Around 15,000 people took part in the 2012 March, according to organizers who predict significantly larger attendance this year.
The president of the Pontifical Council for the Family, Archbishop Vincenzo Paglia, praised the initiative in a letter.

The march is a way of “reawakening consciences” and “mobilizing men of good will” against abortion, he wrote.

Italy’s March for Life is part of a wider movement that has seen European anti-abortion movements become bolder in recent years.
In 2012, anti-abortion groups from 20 different countries launched a petition asking the European Parliament to recognize that life begins at conception.

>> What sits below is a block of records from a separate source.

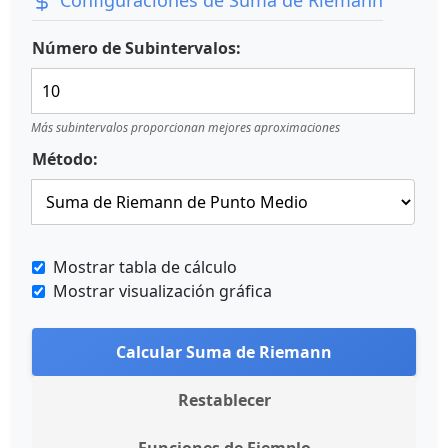
Configuraciones de Suma de Riemann
Número de Subintervalos:
Más subintervalos proporcionan mejores aproximaciones
Método:
Mostrar tabla de cálculo
Mostrar visualización gráfica
Calcular Suma de Riemann
Restablecer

They aim to collect 1 million signatures from each of at least seven of the 27 countries of the European Union by November.

In an interview with Religion News Service, Monahan said that while some of what makes the March for Life successful in the U.S. can be exported to Italy, “each culture is unique,” and this must be taken into account when trying to replicate the American model overseas.

Monahan, who will be honored by the organizers of Rome’s rally, said that what the American experience can teach Italy’s and Europe’s anti-abortion movements is “getting the grass roots together” to “put a little bit of bully pressure on our legislators.”
“We can do something through our legislators and really feel results; it really makes the difference,” she said.

For Virginia Coda Nunziante, chief organizer of Italy’s March for Life, the idea for an Italian rally came from her several years of participation in the Washington march.

“We saw how it really mattered for (American) civil society, and we decided to try to fill this void,” she said.

Coda Nunziante said Italy’s anti-abortion movements want to learn from their American counterparts’ success in “creating a culture of life, mobilizing youth and getting across to the wider public that abortion really kills innocents.”
But she acknowledges that funding for Italy’s march falls far short of that for the American anti-abortion movement.

“We have been able to get some politicians on board. We want to pressure politicians, because they are the ones who change the law,” she said.

For Monahan, American and European anti-abortion movements “can help each other and learn.”
Her main advice for the organizers of Italy’s March is to avoid trying to “twist people’s arms” in getting their messages across: “We don’t have to manipulate people or convince them. Truth is very attractive and our role is only to bring it into the light.”